En 2025, hasta la semana epidemiológica 47, ocho países de la Región de las Américas notificaron casos confirmados de síndrome pulmonar por hantavirus. En total, se reportaron 229 casos confirmados y 59 fallecimientos, principalmente en países del Cono Sur.
A partir de ese escenario, la OPS instó a sus Estados Miembros a reforzar la vigilancia epidemiológica, garantizar diagnóstico oportuno, asegurar manejo clínico adecuado e implementar medidas intersectoriales para reducir riesgos ambientales y laborales asociados con la enfermedad.
Aunque los casos siguen siendo relativamente poco frecuentes, la presencia persistente del virus en reservorios animales y determinadas condiciones ambientales y sociales mantienen al hantavirus como un desafío para la salud pública regional. La vigilancia no solo depende de la capacidad clínica, sino también de la integración entre laboratorios, equipos epidemiológicos y trabajo de campo.
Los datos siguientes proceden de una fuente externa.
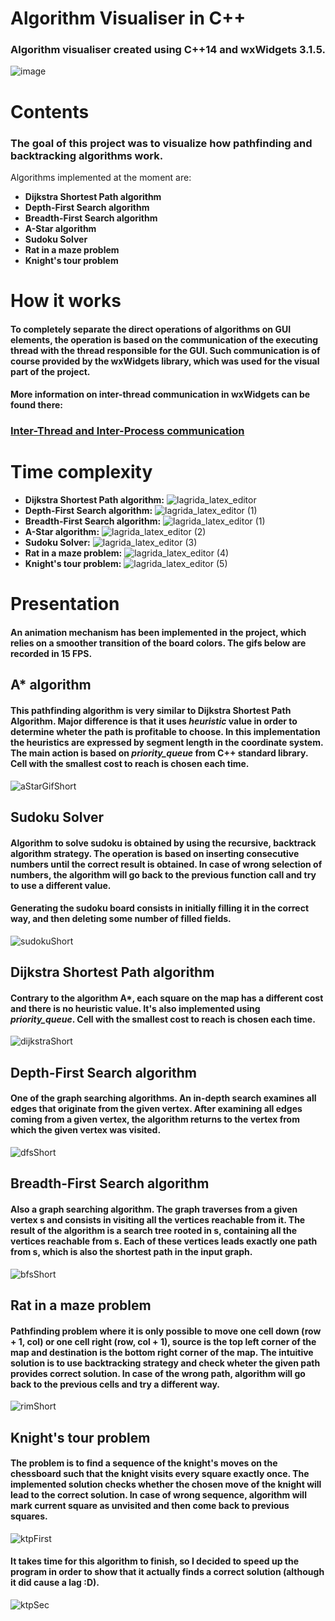 # Algorithm Visualiser in C++
### Algorithm visualiser created using C++14 and wxWidgets 3.1.5.
![image](https://user-images.githubusercontent.com/81765291/155283868-c2dc4094-0b2c-4fa6-a880-a13f7fb93b60.png)
# Contents
### The goal of this project was to visualize how pathfinding and backtracking algorithms work. 
Algorithms implemented at the moment are:
- **Dijkstra Shortest Path algorithm**
- **Depth-First Search algorithm**
- **Breadth-First Search algorithm**
- **A-Star algorithm**
- **Sudoku Solver**
- **Rat in a maze problem**
- **Knight's tour problem**
# How it works
####  To completely separate the direct operations of algorithms on GUI elements, the operation is based on the communication of the executing thread with the thread responsible for the GUI. Such communication is of course provided by the wxWidgets library, which was used for the visual part of the project.
#### More information on inter-thread communication in wxWidgets can be found there: 
### [Inter-Thread and Inter-Process communication](https://wiki.wxwidgets.org/Inter-Thread_and_Inter-Process_communication)
# Time complexity
- **Dijkstra Shortest Path algorithm:** ![lagrida_latex_editor](https://user-images.githubusercontent.com/81765291/155402900-88ccfb7d-a4be-470a-97cc-d41b30c98648.png)
- **Depth-First Search algorithm:** ![lagrida_latex_editor (1)](https://user-images.githubusercontent.com/81765291/155403391-be2e0f48-19c8-40fc-8b3a-1c9ad7a2c196.png)
- **Breadth-First Search algorithm:** ![lagrida_latex_editor (1)](https://user-images.githubusercontent.com/81765291/155403396-c463b6a5-39c7-4d83-b7c5-3559e5abdf21.png)
- **A-Star algorithm:** ![lagrida_latex_editor (2)](https://user-images.githubusercontent.com/81765291/155403619-823355ee-056c-40ff-84b4-9c3953bbfe55.png)
- **Sudoku Solver:** ![lagrida_latex_editor (3)](https://user-images.githubusercontent.com/81765291/155403772-cbd4c29d-5004-4036-a88f-cd3022e486e5.png)
- **Rat in a maze problem:** ![lagrida_latex_editor (4)](https://user-images.githubusercontent.com/81765291/155403873-d6c758ff-81d2-497d-aed6-faa6de4aeba7.png)
- **Knight's tour problem:** ![lagrida_latex_editor (5)](https://user-images.githubusercontent.com/81765291/155404008-1683cd4c-937e-4986-b15a-90bfefe37911.png)

# Presentation
#### An animation mechanism has been implemented in the project, which relies on a smoother transition of the board colors. The gifs below are recorded in 15 FPS.

## A* algorithm
#### This pathfinding algorithm is very similar to Dijkstra Shortest Path Algorithm. Major difference is that it uses *heuristic* value in order to determine wheter the path is profitable to choose. In this implementation the heuristics are expressed by segment length in the coordinate system. The main action is based on *priority_queue* from C++ standard library. Cell with the smallest cost to reach is chosen each time.
![aStarGifShort](https://user-images.githubusercontent.com/81765291/155477595-a689355a-b9a8-45f7-a044-6f2a2d7a1036.gif)
## Sudoku Solver
#### Algorithm to solve sudoku is obtained by using the recursive, backtrack algorithm strategy. The operation is based on inserting consecutive numbers until the correct result is obtained. In case of wrong selection of numbers, the algorithm will go back to the previous function call and try to use a different value.
#### Generating the sudoku board consists in initially filling it in the correct way, and then deleting some number of filled fields. 
![sudokuShort](https://user-images.githubusercontent.com/81765291/155480214-d4bd7186-6110-477d-bced-cce3752b9163.gif)
## Dijkstra Shortest Path algorithm
#### Contrary to the algorithm A*, each square on the map has a different cost and there is no heuristic value. It's also implemented using *priority_queue*. Cell with the smallest cost to reach is chosen each time.
![dijkstraShort](https://user-images.githubusercontent.com/81765291/155478263-5431fb35-af86-4460-8b91-d970cccf5240.gif)
## Depth-First Search algorithm
#### One of the graph searching algorithms. An in-depth search examines all edges that originate from the given vertex. After examining all edges coming from a given vertex, the algorithm returns to the vertex from which the given vertex was visited. 
![dfsShort](https://user-images.githubusercontent.com/81765291/155478766-0a76330e-8263-4d79-96d5-c350967143bb.gif)
## Breadth-First Search algorithm
#### Also a graph searching algorithm. The graph traverses from a given vertex s and consists in visiting all the vertices reachable from it. The result of the algorithm is a search tree rooted in s, containing all the vertices reachable from s. Each of these vertices leads exactly one path from s, which is also the shortest path in the input graph. 
![bfsShort](https://user-images.githubusercontent.com/81765291/155479307-61da25df-8f0d-42c8-a387-b18d81118497.gif)
## Rat in a maze problem
#### Pathfinding problem where it is only possible to move one cell down (row + 1, col) or one cell right (row, col + 1), source is the top left corner of the map and destination is the bottom right corner of the map. The intuitive solution is to use backtracking strategy and check wheter the given path provides correct solution. In case of the wrong path, algorithm will go back to the previous cells and try a different way.
![rimShort](https://user-images.githubusercontent.com/81765291/155480557-67accaab-2cd0-45b7-90cd-5c190f52a433.gif)
## Knight's tour problem
#### The problem is to find a sequence of the knight's moves on the chessboard such that the knight visits every square exactly once. The implemented solution checks whether the chosen move of the knight will lead to the correct solution. In case of wrong sequence, algorithm will mark current square as unvisited and then come back to previous squares.
![ktpFirst](https://user-images.githubusercontent.com/81765291/155481632-e9135639-d9d1-44dd-92fd-92796d683b17.gif)
#### It takes time for this algorithm to finish, so I decided to speed up the program in order to show that it actually finds a correct solution (although it did cause a lag :D).
![ktpSec](https://user-images.githubusercontent.com/81765291/155482101-2f98a47c-2513-4b33-8431-f055fc03f758.gif)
Capacidades regionales: laboratorio, simulación y secuenciación genética
En los últimos años, la OPS ha intensificado su trabajo con los países para fortalecer la preparación ante el hantavirus y otras enfermedades zoonóticas. En 2023, organizó un taller regional en Colombia junto con centros colaboradores y laboratorios nacionales, orientado a fortalecer la vigilancia epidemiológica y la detección en laboratorio de hantavirus y arenavirus.
Estas iniciativas incluyeron capacitación en técnicas moleculares, armonización de protocolos, ejercicios de simulación de brotes y fortalecimiento de la integración entre vigilancia epidemiológica, laboratorio e investigaciones de campo. Para los países, este tipo de preparación es clave porque permite responder con mayor rapidez ante casos sospechosos, brotes o eventos internacionales.
En 2024, reuniones técnicas realizadas en Panamá impulsaron el desarrollo de directrices regionales y materiales de capacitación. Estas herramientas incorporaron componentes de vigilancia ecológica y secuenciación genética, dos elementos cada vez más relevantes para comprender la circulación viral, caracterizar eventos y orientar respuestas de salud pública.
Como parte de los esfuerzos continuos, está previsto un nuevo taller de capacitación regional para junio de 2026 en Panamá. Jairo Méndez Rico, virólogo de la OPS, señaló que la clave está en fortalecer la capacidad de los países para detectar casos precozmente, responder con rapidez y reducir el riesgo de transmisión.
Prevención: reducir exposición a roedores y mejorar condiciones ambientales
La OPS recordó que no existe vacuna ni tratamiento antiviral específico para el hantavirus. Por ello, la prevención constituye la principal línea de defensa. Las recomendaciones se enfocan en disminuir el contacto con roedores, mantener espacios limpios y bien ventilados, almacenar alimentos en recipientes sellados y aplicar prácticas adecuadas de limpieza y desinfección en áreas potencialmente contaminadas.
Estas medidas son especialmente importantes en lugares cerrados, bodegas, viviendas o espacios con señales de presencia de roedores, donde la inhalación de partículas contaminadas puede convertirse en una vía de exposición. También son relevantes para actividades laborales, comunitarias o ambientales que puedan aumentar el contacto con reservorios animales.